TORRICELLA VERZATE La vendemmia in Oltrepò Pavese è arrivata a un momento cruciale e, mentre i viticoltori stanno completando la raccolta delle uve bianche e avviando quella delle varietà rosse, Coldiretti Pavia torna a chiedere un intervento strutturale per sostenere il futuro del comparto vitivinicolo.

A lanciare l’appello è Silvia Garavaglia, presidente di Coldiretti Pavia, che sottolinea la necessità di arrivare rapidamente a un Piano Strategico Nazionale del settore vitivinicolo, costruito attraverso il confronto diretto con le aziende agricole e capace di tradursi in interventi concreti sui territori.

La raccolta delle uve nell’Oltrepò, secondo le previsioni dell’organizzazione agricola, potrebbe concludersi nella prima decade di settembre, condizioni meteorologiche permettendo. Solo al termine della vendemmia sarà possibile disporre di dati più precisi sulla produzione, in un’annata caratterizzata dal forte caldo e dalla scarsità d’acqua.

Il settore vitivinicolo sta affrontando una fase particolarmente complessa, condizionata non soltanto dagli effetti del cambiamento climatico, ma anche dall’aumento dei costi di produzione e dal rallentamento della domanda. Per Coldiretti Pavia diventa quindi necessario adottare una strategia di lungo periodo che permetta alle aziende di mantenere la propria competitività in un mercato sempre più difficile.

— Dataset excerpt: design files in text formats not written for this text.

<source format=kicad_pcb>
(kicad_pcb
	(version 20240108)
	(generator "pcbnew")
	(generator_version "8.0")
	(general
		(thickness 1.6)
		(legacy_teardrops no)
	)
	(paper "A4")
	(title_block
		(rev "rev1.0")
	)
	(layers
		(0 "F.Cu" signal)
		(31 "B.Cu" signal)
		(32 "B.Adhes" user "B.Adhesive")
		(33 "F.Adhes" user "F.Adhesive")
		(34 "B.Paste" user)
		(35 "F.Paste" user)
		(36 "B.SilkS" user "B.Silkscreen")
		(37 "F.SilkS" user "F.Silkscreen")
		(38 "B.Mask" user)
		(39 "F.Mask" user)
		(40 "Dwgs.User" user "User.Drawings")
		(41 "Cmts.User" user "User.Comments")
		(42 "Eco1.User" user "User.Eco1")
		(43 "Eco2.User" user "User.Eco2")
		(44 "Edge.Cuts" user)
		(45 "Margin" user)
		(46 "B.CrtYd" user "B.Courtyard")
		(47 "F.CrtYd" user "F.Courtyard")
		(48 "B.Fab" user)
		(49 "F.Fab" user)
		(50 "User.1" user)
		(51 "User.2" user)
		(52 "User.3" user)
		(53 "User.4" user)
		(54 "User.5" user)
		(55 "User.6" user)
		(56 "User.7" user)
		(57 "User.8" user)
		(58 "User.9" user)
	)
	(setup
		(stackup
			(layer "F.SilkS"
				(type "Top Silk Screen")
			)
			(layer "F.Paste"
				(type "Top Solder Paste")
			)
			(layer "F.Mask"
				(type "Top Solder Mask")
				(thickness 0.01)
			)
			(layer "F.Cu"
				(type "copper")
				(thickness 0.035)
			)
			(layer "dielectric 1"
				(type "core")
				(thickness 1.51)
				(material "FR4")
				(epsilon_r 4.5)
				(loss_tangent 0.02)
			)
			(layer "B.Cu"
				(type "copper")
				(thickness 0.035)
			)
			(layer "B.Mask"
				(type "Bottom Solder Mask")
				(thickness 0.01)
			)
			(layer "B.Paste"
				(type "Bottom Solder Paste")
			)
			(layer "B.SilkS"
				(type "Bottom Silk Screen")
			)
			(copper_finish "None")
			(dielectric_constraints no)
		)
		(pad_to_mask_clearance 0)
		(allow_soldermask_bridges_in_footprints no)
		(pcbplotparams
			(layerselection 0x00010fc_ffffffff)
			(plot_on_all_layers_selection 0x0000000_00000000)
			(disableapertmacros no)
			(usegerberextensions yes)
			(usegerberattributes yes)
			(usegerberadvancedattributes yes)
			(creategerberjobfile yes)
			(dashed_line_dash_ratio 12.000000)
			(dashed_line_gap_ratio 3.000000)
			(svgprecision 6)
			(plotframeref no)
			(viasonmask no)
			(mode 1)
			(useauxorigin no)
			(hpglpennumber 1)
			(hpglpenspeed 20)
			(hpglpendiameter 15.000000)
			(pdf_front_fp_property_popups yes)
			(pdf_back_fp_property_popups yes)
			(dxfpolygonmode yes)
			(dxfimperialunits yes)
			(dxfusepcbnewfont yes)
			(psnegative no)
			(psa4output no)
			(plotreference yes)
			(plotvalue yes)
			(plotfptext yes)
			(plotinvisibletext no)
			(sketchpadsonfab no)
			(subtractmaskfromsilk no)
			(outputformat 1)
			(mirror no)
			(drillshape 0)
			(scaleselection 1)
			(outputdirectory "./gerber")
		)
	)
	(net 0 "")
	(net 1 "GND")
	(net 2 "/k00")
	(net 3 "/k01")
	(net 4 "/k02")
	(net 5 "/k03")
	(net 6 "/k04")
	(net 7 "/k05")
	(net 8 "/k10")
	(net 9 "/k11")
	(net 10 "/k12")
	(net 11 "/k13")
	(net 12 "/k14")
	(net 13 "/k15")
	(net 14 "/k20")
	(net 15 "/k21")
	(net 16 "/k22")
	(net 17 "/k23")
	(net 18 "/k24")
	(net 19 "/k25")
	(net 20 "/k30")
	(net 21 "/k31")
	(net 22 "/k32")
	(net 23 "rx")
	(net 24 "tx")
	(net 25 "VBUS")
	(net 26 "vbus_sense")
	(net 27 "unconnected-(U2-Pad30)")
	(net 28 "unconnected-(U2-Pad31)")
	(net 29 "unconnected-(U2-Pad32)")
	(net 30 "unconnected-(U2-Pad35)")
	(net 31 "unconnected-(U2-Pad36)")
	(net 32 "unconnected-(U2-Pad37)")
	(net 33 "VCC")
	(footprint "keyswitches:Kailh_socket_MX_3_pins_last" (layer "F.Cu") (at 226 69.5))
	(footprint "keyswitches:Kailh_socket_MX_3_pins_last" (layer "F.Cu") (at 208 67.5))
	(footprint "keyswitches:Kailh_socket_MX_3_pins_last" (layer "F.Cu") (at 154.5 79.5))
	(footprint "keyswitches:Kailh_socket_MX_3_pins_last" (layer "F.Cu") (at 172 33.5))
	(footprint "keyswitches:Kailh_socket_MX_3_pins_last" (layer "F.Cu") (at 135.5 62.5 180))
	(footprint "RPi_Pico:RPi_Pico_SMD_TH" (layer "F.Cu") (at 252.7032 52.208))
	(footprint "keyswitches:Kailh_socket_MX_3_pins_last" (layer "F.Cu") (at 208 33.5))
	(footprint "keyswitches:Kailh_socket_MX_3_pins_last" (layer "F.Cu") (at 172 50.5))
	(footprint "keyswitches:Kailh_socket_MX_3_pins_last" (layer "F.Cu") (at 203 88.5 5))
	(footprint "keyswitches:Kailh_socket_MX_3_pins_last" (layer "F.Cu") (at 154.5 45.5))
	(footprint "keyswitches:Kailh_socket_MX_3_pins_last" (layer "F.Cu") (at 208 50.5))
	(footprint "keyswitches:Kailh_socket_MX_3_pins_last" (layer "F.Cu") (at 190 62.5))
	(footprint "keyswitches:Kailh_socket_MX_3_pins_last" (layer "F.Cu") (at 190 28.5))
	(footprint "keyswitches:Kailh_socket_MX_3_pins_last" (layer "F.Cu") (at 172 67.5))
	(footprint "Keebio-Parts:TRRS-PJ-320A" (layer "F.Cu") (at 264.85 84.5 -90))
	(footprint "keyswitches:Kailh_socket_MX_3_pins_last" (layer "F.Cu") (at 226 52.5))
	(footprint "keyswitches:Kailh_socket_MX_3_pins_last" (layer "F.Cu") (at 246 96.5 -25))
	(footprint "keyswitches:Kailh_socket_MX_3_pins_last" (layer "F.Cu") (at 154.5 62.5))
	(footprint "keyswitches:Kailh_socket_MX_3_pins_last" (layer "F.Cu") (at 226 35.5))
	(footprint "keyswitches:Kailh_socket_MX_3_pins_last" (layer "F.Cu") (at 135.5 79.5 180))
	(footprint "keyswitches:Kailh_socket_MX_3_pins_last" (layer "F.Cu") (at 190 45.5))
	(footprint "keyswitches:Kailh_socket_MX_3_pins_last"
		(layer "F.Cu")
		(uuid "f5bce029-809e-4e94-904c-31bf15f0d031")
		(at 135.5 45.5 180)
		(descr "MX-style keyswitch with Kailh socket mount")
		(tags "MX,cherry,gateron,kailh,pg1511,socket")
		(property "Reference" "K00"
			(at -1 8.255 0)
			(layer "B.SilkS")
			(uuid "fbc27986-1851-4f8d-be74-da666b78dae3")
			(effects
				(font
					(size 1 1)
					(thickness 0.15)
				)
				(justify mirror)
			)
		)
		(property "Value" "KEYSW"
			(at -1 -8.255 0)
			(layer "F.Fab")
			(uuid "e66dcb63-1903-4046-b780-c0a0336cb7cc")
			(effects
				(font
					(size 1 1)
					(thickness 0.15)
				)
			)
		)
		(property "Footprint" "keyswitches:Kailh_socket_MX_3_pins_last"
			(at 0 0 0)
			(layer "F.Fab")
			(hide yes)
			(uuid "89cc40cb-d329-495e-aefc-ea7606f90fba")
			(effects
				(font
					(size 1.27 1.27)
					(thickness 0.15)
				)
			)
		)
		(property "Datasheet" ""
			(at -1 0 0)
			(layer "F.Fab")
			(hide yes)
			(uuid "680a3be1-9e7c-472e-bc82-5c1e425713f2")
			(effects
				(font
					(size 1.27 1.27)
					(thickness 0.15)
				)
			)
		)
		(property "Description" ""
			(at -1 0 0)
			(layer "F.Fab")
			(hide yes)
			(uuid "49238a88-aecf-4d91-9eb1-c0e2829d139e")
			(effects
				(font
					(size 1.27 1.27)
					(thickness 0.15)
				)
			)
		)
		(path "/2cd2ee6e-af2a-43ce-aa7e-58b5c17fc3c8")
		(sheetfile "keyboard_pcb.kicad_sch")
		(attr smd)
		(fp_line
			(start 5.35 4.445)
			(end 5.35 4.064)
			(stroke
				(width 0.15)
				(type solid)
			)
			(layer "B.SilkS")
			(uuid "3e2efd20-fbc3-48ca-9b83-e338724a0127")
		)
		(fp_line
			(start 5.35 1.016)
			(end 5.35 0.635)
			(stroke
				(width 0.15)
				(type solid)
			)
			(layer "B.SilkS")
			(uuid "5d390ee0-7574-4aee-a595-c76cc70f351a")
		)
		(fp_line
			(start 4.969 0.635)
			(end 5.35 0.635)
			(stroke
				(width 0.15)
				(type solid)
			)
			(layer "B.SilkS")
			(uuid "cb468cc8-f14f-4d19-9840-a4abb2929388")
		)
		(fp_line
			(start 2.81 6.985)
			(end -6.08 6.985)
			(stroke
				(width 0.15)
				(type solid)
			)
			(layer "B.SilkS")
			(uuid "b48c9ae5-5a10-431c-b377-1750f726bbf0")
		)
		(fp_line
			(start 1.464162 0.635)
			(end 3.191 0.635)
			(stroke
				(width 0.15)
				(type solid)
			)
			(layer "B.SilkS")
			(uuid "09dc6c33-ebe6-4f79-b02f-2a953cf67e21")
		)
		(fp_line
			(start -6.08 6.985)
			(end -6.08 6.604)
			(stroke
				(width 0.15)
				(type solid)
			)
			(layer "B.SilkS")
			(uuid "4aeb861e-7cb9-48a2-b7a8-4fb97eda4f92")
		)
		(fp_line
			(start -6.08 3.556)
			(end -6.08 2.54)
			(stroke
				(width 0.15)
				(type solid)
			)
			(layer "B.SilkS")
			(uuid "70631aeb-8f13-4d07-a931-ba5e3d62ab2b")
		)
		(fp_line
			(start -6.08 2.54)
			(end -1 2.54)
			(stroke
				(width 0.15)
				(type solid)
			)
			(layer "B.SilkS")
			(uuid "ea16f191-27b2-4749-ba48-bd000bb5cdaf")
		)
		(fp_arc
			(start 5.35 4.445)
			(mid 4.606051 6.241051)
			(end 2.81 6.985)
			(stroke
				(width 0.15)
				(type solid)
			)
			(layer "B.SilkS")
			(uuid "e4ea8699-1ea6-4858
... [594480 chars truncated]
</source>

Tra le priorità indicate figurano la promozione del consumo consapevole e dell’enoturismo, il rilancio dei consumi e della cultura del vino, insieme a maggiori investimenti nella ricerca e nella gestione del rischio per affrontare gli effetti del cambiamento climatico. L’organizzazione chiede inoltre maggiore trasparenza nella formazione dei prezzi e un rafforzamento della promozione del vino italiano sui mercati internazionali.

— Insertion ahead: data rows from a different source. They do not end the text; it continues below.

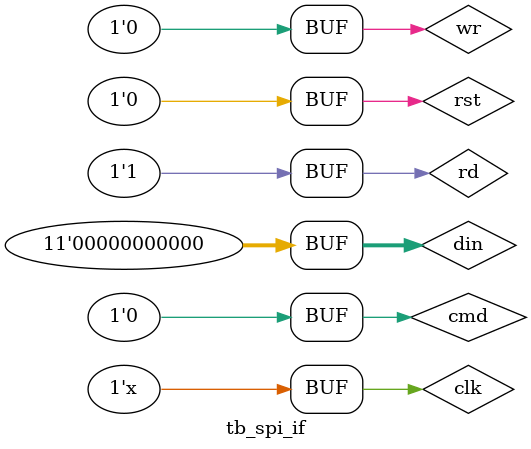
<source format=v>
`timescale 1ns / 10ps

module tb_spi_if;

	// Inputs
	reg clk;
	reg rst;
	reg [10:0] din;
	reg cmd;
	reg wr;
	reg rd;

	// Outputs
	wire [8:0] dout;
	wire ack;
	wire spi_mosi;
	wire spi_sck;
	wire spi_ss;
   wire spi_miso;

	// Instantiate the Unit Under Test (UUT)
	spi_if uut (
		.clk(clk), 
		.rst(rst), 
		.din(din), 
		.cmd(cmd), 
		.wr(wr), 
		.rd(rd), 
		.dout(dout), 
		.ack(ack), 
		.spi_mosi(spi_mosi), 
		.spi_sck(spi_sck), 
		.spi_ss(spi_ss), 
		.spi_miso(spi_miso)
	);
   
   M25LC020A spi_eeprom (
      .SI(spi_mosi),
      .SO(spi_miso),
      .SCK(spi_sck),
      .CS_N(spi_ss),
      .WP_N(1'b1),
      .HOLD_N(1'b1),
      .RESET(rst)
   );

   // Initialize Inputs
	initial begin
		clk = 0;
		rst = 0;
		din = 0;
		cmd = 0;
		wr  = 0;
		rd  = 0;
   end
   
   // Generate clock
   always #5 begin
      clk = ~clk;
   end
   
   initial begin
		/* RESET */
		#200;
      rst = 1'b1;
      #200;
      rst = 1'b0;
      
      /* Push data */
      cmd = 01'b1;
      din = 11'b0000_0011_0_01; #10;  // Set baudrate
      cmd = 01'b0;
      
      wr  = 01'b1;
      din = 11'b011_0000_0110; #10;   // Write enable (START, STOP)
      
      din = 11'b001_0000_0010; #10;   // Write instruction (START)
      din = 11'b000_1111_1110; #10;   // Write address
      din = 11'b010_1101_0011; #10;   // Write data (STOP)
      
      din = 11'b001_0000_0101; #10;   // Read status instruction (START)
      din = 11'b110_0000_0000; #10;   // Receive answer (RX, STOP)
      
      din = 11'b001_0000_0101; #10;   // Read status instruction (START)
      din = 11'b110_0000_0000; #10;   // Receive answer (RX, STOP)
      
      din = 11'b001_0000_0101; #10;   // Read status instruction (START)
      din = 11'b110_0000_0000; #10;   // Receive answer (RX, STOP)
      
      din = 11'b001_0000_0101; #10;   // Read status instruction (START)
      din = 11'b110_0000_0000; #10;   // Receive answer (RX, STOP)
      
      wr  = 01'b0; #1000; wr  = 01'b1;
      
      din = 11'b001_0000_0101; #10;   // Read status instruction (START)
      din = 11'b110_0000_0000; #10;   // Receive answer (RX, STOP)

      din = 11'b001_0000_0011; #10;   // Read instruction (START)
      din = 11'b000_1111_1110; #10;   // Write address
      din = 11'b110_0000_0000; #10;   // Receive answer (RX, STOP)
      
      wr  = 01'b0;
      din = 11'b0;
      rd  = 01'b1;
	end
      
endmodule


</source>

In questo scenario, l’Oltrepò Pavese rappresenta secondo Coldiretti Pavia un territorio strategico. Con la più grande superficie vitata della Lombardia e la terza a livello nazionale, l’area può diventare un laboratorio per nuovi modelli di sviluppo fondati sulla qualità, sulla sostenibilità, sull’enoturismo e sull’innovazione.

Al centro delle politiche per il comparto, sottolinea Garavaglia, dovranno esserci la valorizzazione del territorio e la redditività delle imprese agricole. L’obiettivo non è ricorrere soltanto a misure emergenziali, ma mettere in campo azioni concrete capaci di rafforzare il posizionamento del vino italiano sia sul mercato nazionale sia su quello internazionale.

Per Coldiretti Pavia, la fase di difficoltà che sta attraversando la vitivinicoltura può dunque diventare l’occasione per costruire una strategia condivisa e duratura, in grado di accompagnare le imprese verso le nuove sfide del mercato e del cambiamento climatico.